Exercise goal:
Without the pictures, give every record again exactly.

[Data Boundary: Start]

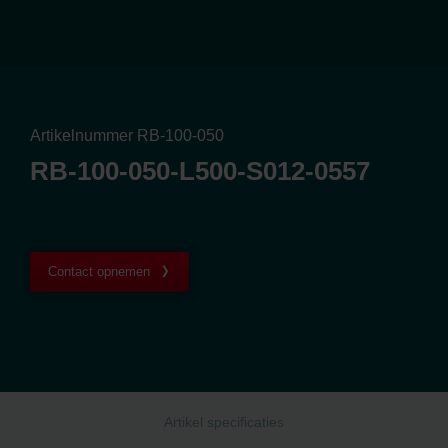
Artikelnummer RB-100-050
RB-100-050-L500-S012-0557
Contact opnemen
Artikel specificaties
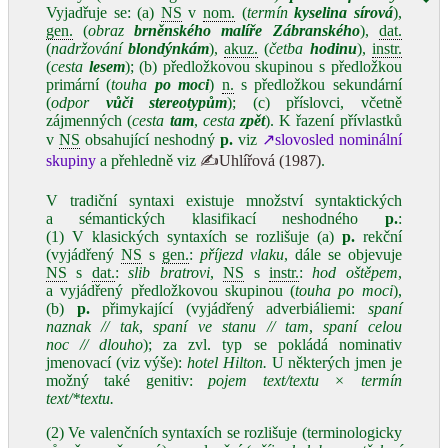
Vyjadřuje se: (a)
NS
v
nom.
(
termín
kyselina sírová
),
gen.
(
obraz
brněnského malíře Zábranského
),
dat.
(
nadržování
blondýnkám
),
akuz.
(
četba
hodinu
),
instr.
(
cesta
lesem
); (b) předložkovou skupinou s předložkou
primární (
touha
po moci
)
n.
s předložkou sekundární
(
odpor
vůči stereotypům
); (c) příslovci, včetně
zájmenných (
cesta
tam
,
cesta
zpět
). K řazení přívlastků
v
NS
obsahující neshodný
p.
viz
↗slovosled nominální
skupiny
a přehledně viz
✍Uhlířová (1987)
.
V tradiční syntaxi existuje množství syntaktických
a sémantických klasifikací neshodného
p.
:
(1) V klasických syntaxích se rozlišuje (a)
p.
rekční
(vyjádřený
NS
s
gen.
:
příjezd vlaku
, dále se objevuje
NS
s
dat.
:
slib bratrovi
,
NS
s
instr.
:
hod oštěpem
,
a vyjádřený předložkovou skupinou (
touha po moci
),
(b)
p.
přimykající (vyjádřený adverbiáliemi:
spaní
naznak // tak
,
spaní ve stanu // tam
,
spaní celou
noc // dlouho
); za zvl. typ se pokládá nominativ
jmenovací (viz výše):
hotel Hilton.
U některých jmen je
možný také genitiv:
pojem text/textu × termín
text/*textu.
(2) Ve valenčních syntaxích se rozlišuje (terminologicky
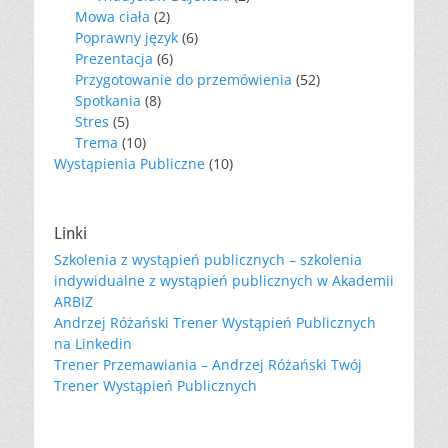
Mowa ciała
(2)
Poprawny język
(6)
Prezentacja
(6)
Przygotowanie do przemówienia
(52)
Spotkania
(8)
Stres
(5)
Trema
(10)
Wystąpienia Publiczne
(10)
Linki
Szkolenia z wystąpień publicznych – szkolenia
indywidualne z wystąpień publicznych w Akademii
ARBIZ
Andrzej Różański Trener Wystąpień Publicznych
na Linkedin
Trener Przemawiania – Andrzej Różański Twój
Trener Wystąpień Publicznych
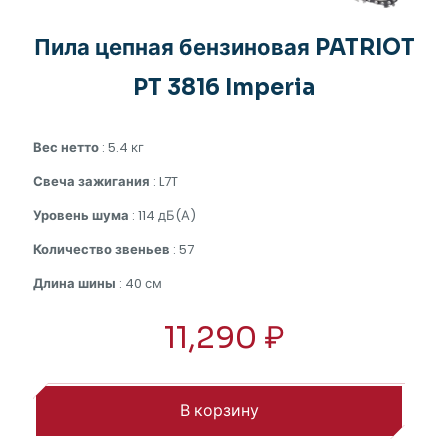
Пила цепная бензиновая PATRIOT
PT 3816 Imperia
Вес нетто
: 5.4 кг
Свеча зажигания
: L7T
Уровень шума
: 114 дБ(А)
Количество звеньев
: 57
Длина шины
: 40 см
11,290
₽
В корзину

[Data Boundary: End]

Written solution:
Artikelnummer RB-100-050
RB-100-050-L500-S012-0557
Contact opnemen
Artikel specificaties
Vyjadřuje se: (a)
NS
v
nom.
(
termín
kyselina sírová
),
gen.
(
obraz
brněnského malíře Zábranského
),
dat.
(
nadržování
blondýnkám
),
akuz.
(
četba
hodinu
),
instr.
(
cesta
lesem
); (b) předložkovou skupinou s předložkou
primární (
touha
po moci
)
n.
s předložkou sekundární
(
odpor
vůči stereotypům
); (c) příslovci, včetně
zájmenných (
cesta
tam
,
cesta
zpět
). K řazení přívlastků
v
NS
obsahující neshodný
p.
viz
↗slovosled nominální
skupiny
a přehledně viz
✍Uhlířová (1987)
.
V tradiční syntaxi existuje množství syntaktických
a sémantických klasifikací neshodného
p.
:
(1) V klasických syntaxích se rozlišuje (a)
p.
rekční
(vyjádřený
NS
s
gen.
:
příjezd vlaku
, dále se objevuje
NS
s
dat.
:
slib bratrovi
,
NS
s
instr.
:
hod oštěpem
,
a vyjádřený předložkovou skupinou (
touha po moci
),
(b)
p.
přimykající (vyjádřený adverbiáliemi:
spaní
naznak // tak
,
spaní ve stanu // tam
,
spaní celou
noc // dlouho
); za zvl. typ se pokládá nominativ
jmenovací (viz výše):
hotel Hilton.
U některých jmen je
možný také genitiv:
pojem text/textu × termín
text/*textu.
(2) Ve valenčních syntaxích se rozlišuje (terminologicky
Mowa ciała
(2)
Poprawny język
(6)
Prezentacja
(6)
Przygotowanie do przemówienia
(52)
Spotkania
(8)
Stres
(5)
Trema
(10)
Wystąpienia Publiczne
(10)
Linki
Szkolenia z wystąpień publicznych – szkolenia
indywidualne z wystąpień publicznych w Akademii
ARBIZ
Andrzej Różański Trener Wystąpień Publicznych
na Linkedin
Trener Przemawiania – Andrzej Różański Twój
Trener Wystąpień Publicznych
Пила цепная бензиновая PATRIOT
PT 3816 Imperia
Вес нетто
: 5.4 кг
Свеча зажигания
: L7T
Уровень шума
: 114 дБ(А)
Количество звеньев
: 57
Длина шины
: 40 см
11,290
₽
В корзину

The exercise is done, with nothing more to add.